• _YOUR ASSIGNMENT_
Give back, exactly and with nothing added, the lines that run from the one containing "( .A1(n_2), .A2(n_4), .B1(n_10), .B2(n_11), .Y(n_3) );" to the final line below.

*** Begin section ***

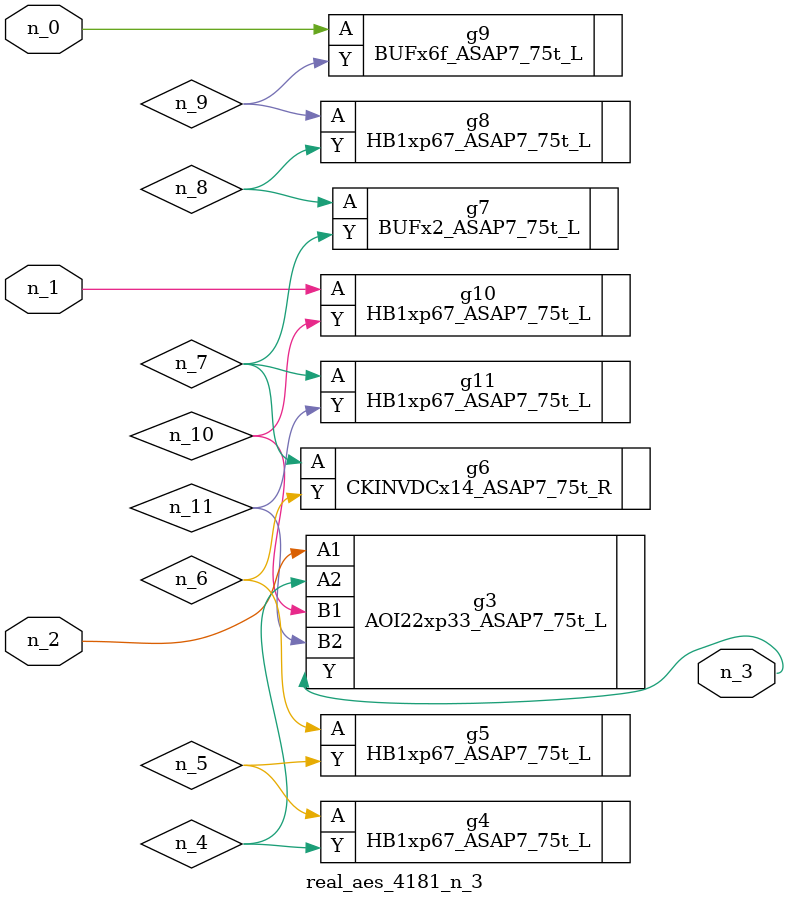
<source format=v>
module real_aes_4181_n_3 (n_0, n_2, n_1, n_3);
input n_0;
input n_2;
input n_1;
output n_3;
wire n_4;
wire n_5;
wire n_7;
wire n_8;
wire n_6;
wire n_9;
wire n_10;
wire n_11;
BUFx6f_ASAP7_75t_L g9 ( .A(n_0), .Y(n_9) );
HB1xp67_ASAP7_75t_L g10 ( .A(n_1), .Y(n_10) );
AOI22xp33_ASAP7_75t_L g3 ( .A1(n_2), .A2(n_4), .B1(n_10), .B2(n_11), .Y(n_3) );
HB1xp67_ASAP7_75t_L g4 ( .A(n_5), .Y(n_4) );
HB1xp67_ASAP7_75t_L g5 ( .A(n_6), .Y(n_5) );
CKINVDCx14_ASAP7_75t_R g6 ( .A(n_7), .Y(n_6) );
HB1xp67_ASAP7_75t_L g11 ( .A(n_7), .Y(n_11) );
BUFx2_ASAP7_75t_L g7 ( .A(n_8), .Y(n_7) );
HB1xp67_ASAP7_75t_L g8 ( .A(n_9), .Y(n_8) );
endmodule
</source>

*** End section ***

• _WRITTEN ANSWER_
AOI22xp33_ASAP7_75t_L g3 ( .A1(n_2), .A2(n_4), .B1(n_10), .B2(n_11), .Y(n_3) );
HB1xp67_ASAP7_75t_L g4 ( .A(n_5), .Y(n_4) );
HB1xp67_ASAP7_75t_L g5 ( .A(n_6), .Y(n_5) );
CKINVDCx14_ASAP7_75t_R g6 ( .A(n_7), .Y(n_6) );
HB1xp67_ASAP7_75t_L g11 ( .A(n_7), .Y(n_11) );
BUFx2_ASAP7_75t_L g7 ( .A(n_8), .Y(n_7) );
HB1xp67_ASAP7_75t_L g8 ( .A(n_9), .Y(n_8) );
endmodule
</source>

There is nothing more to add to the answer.